"C’est la consécration", se réjouit Raphaële Goineau. "Ça fait quelques jours que j’ai eu l’annonce, mais je suis encore émue, bouleversée, (…), j’en ai les larmes aux yeux de vous le dire, j’ai le sentiment d’être accueillie par une famille, j’ai l’impression de l’avoir trouvée", s’émeut la Saint-Pierraise. Il faut dire que pour les artistes peignant la mer, l’océan, ses éléments, les navires qui la sillonnent, devenir un peintre officiel de la Marine est un rêve.
Un rêve ancien…
C’était la troisième fois que la peintre originaire de Saint-Pierre-et-Miquelon participait au salon dans lequel des peintres sont sélectionnés par la Marine. Après un refus et une non-sélection, la troisième fut la bonne. Une troisième participation qui témoigne du vieil objectif que s’était fixé la peintre : "Ça fait douze ans que je m’y active, depuis que j’ai découvert ça dans une galerie (…) mon premier but était d’aller aux Kerguelen, j’ai toujours rêvé d’y aller, mais ce projet ne pouvait aboutir, par contre, il y avait une possibilité d’y aller avec la Marine". Devenir peintre officiel était donc un véritable "fil conducteur" pour l’artiste passionnée par les éléments maritimes qu’elle va maintenant pouvoir approcher de très près.
…dans un corps ancien
Embarquer sur un navire de la Royale est toujours particulier quand on fait partie d’un corps artistique aussi prestigieux et ancien. C’est en effet au XVIIe siècle que Richelieu a créé le corps des peintres de la Marine. La peinture maritime a longtemps été à la mode et c’est en 1830, sous Louis-Philippe Ier, que l’inscription des Peintres de la Marine à l’Annuaire de la Marine a été inaugurée. Ce titre permet donc aux artistes d’être des témoins privilégiés de la vie des marins au cœur de l’océan et de rejoindre une liste de grands peintres, comme Théodore Gudin.
Les eaux froides comme inspiration
La passion de Raphaële Goineau pour la mer est naturellement née sur son île de l’Atlantique Nord. Mais sa particularité, c’est son attrait pour des eaux singulières : "La mer me manque tous les jours (elle habite du côté de Niort, NDLR), je ne suis pas restée à Saint-Pierre, car j’avais des projets, mais mon inspiration vient de là, des côtes bretonnes aussi.
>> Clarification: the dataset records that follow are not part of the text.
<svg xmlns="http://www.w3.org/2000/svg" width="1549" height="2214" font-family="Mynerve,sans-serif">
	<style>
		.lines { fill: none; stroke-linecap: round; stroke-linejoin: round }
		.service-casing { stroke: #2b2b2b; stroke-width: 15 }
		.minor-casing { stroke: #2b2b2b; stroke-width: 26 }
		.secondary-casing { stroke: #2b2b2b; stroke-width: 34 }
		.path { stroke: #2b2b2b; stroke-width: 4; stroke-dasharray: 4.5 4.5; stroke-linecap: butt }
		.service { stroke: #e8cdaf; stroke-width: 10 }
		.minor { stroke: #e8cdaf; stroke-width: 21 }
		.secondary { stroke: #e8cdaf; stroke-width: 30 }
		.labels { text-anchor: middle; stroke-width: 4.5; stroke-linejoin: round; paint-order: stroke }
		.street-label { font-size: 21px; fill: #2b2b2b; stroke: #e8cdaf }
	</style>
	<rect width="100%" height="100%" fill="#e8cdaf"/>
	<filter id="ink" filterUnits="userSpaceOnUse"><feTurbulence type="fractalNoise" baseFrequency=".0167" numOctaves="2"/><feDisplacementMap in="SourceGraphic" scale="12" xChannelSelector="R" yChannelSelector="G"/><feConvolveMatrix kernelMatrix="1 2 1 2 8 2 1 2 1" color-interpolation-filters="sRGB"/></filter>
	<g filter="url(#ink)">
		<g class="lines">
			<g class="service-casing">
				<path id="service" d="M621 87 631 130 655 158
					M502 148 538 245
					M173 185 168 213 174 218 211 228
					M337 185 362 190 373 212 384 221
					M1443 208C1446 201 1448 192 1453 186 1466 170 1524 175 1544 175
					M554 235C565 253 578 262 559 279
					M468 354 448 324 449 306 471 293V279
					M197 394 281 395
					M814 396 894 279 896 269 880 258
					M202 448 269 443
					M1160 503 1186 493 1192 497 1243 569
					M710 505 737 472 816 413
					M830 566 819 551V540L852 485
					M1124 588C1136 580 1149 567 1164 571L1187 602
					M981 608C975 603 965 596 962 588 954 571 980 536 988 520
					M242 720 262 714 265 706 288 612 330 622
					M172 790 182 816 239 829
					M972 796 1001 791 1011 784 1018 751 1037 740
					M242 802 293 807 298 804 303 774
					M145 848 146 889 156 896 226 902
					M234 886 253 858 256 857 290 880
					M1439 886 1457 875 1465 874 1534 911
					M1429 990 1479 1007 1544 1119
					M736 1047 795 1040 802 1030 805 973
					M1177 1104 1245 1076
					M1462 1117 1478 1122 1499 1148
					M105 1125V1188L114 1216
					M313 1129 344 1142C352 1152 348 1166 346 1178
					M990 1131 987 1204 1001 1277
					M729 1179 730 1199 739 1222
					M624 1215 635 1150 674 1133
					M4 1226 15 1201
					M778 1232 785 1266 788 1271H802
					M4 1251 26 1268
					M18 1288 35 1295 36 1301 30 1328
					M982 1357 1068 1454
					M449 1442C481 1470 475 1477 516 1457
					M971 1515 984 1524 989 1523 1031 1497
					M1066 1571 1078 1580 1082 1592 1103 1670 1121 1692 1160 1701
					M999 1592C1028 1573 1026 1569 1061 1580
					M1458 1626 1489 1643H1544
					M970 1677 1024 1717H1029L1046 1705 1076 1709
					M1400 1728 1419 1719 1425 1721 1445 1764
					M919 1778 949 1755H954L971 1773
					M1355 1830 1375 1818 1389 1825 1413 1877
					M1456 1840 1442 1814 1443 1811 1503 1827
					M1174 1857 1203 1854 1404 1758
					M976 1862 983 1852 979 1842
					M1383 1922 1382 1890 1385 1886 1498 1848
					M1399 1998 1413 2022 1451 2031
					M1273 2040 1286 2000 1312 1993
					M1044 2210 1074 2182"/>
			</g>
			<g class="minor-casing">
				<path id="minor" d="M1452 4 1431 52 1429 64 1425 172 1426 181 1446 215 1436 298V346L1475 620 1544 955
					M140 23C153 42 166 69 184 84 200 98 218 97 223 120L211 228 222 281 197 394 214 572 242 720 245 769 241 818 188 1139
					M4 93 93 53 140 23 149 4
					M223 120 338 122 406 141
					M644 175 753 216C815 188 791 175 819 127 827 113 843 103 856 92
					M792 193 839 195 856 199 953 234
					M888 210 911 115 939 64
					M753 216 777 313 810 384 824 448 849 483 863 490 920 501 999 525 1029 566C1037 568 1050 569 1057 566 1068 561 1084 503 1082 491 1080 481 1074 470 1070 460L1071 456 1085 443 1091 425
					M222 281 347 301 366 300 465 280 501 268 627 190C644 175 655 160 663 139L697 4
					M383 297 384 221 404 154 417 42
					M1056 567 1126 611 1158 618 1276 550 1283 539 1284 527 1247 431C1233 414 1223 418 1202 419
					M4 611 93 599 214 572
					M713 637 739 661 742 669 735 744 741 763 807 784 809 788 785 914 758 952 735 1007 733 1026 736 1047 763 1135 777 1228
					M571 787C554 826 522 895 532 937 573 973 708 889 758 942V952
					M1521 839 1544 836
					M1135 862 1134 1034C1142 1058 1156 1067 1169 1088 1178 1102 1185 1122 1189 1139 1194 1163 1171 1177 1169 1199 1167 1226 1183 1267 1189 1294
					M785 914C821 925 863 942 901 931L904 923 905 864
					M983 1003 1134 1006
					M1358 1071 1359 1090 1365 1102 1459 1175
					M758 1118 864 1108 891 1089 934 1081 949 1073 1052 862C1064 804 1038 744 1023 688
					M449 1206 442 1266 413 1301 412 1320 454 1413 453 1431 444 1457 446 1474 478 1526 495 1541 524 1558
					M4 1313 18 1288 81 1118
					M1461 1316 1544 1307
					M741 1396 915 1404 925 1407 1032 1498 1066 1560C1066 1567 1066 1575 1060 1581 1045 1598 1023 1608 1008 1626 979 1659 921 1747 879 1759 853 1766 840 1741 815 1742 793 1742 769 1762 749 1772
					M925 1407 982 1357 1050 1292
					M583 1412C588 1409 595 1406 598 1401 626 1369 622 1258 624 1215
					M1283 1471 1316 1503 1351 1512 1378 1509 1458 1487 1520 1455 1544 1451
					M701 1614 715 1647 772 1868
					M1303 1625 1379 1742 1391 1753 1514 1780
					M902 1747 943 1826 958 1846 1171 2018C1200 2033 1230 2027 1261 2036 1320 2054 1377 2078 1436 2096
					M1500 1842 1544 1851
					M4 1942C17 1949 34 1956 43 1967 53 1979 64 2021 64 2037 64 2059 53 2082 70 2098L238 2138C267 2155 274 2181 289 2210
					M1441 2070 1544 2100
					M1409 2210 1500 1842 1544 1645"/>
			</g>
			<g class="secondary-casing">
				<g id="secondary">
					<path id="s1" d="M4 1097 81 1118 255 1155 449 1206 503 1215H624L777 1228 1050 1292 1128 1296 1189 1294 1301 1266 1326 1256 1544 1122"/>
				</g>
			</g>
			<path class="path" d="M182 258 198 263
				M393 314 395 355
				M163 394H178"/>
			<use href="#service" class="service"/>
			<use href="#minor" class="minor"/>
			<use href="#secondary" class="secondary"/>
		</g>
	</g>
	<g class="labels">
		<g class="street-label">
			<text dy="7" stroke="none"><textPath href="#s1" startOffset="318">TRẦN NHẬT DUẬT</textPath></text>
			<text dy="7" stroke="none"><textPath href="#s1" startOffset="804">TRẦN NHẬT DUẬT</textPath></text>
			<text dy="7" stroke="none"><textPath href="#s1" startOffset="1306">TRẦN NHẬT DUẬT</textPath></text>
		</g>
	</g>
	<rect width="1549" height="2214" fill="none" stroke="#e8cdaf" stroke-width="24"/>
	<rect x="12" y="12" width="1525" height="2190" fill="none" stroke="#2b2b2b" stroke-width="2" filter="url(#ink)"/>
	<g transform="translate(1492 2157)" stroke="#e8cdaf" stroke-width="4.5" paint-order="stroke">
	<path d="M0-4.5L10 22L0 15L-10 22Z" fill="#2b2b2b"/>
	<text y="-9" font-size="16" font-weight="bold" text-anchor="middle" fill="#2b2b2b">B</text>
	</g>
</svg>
J’aurais tendance à dire que c’est l’Atlantique Nord, les eaux froides qui m’inspirent". Une influence qu’elle va à présent partager avec les autres peintres de la Marine.
Embarquement immédiat
"Tout s’enchaîne très vite, j’ai une possibilité d’embarquement dès la semaine prochaine pour trois jours sur le Belem avec l’école des mousses", s’exclame toute heureuse la peintre. Pendant au moins trois ans, la Saint-Pierraise va pouvoir parcourir les océans sur les navires de la Marine Nationale. "Je commence à m’intéresser aux bâtiments de la Marine, car ça me paraissait loin", avoue Raphaële Goineau. Néanmoins, elle a déjà deux navires en tête avec lesquels elle voudrait embarquer. L’Astrolabe, seul navire brise-glace battant pavillon français et le Fulmar. Ce dernier est particulier pour la peintre parce que c’est "un bateau de pêche repeint en gris et posté à Saint-Pierre, j’aimerais retourner chez moi, revoir Terre-Neuve", explique-t-elle avec un ton nostalgique.
Une fierté saint-pierraise
"Je suis fière parce que je me suis débrouillée toute seule et je veux dire qu’on peut y arriver seul". Les quelques six mille habitants de Saint-Pierre-et-Miquelon vont aussi ressentir une immense fierté, car "quand quelqu’un fait quelque chose, on est tous derrière lui, là, tout le monde est Peintre de la Marine". Et parmi les Saint-Pierrais derrière Raphaële Goineau, rien de moins que l'actuelle ministre de la Mer, Annick Girardin, qui lui a adressé ses félicitations sur les réseaux sociaux.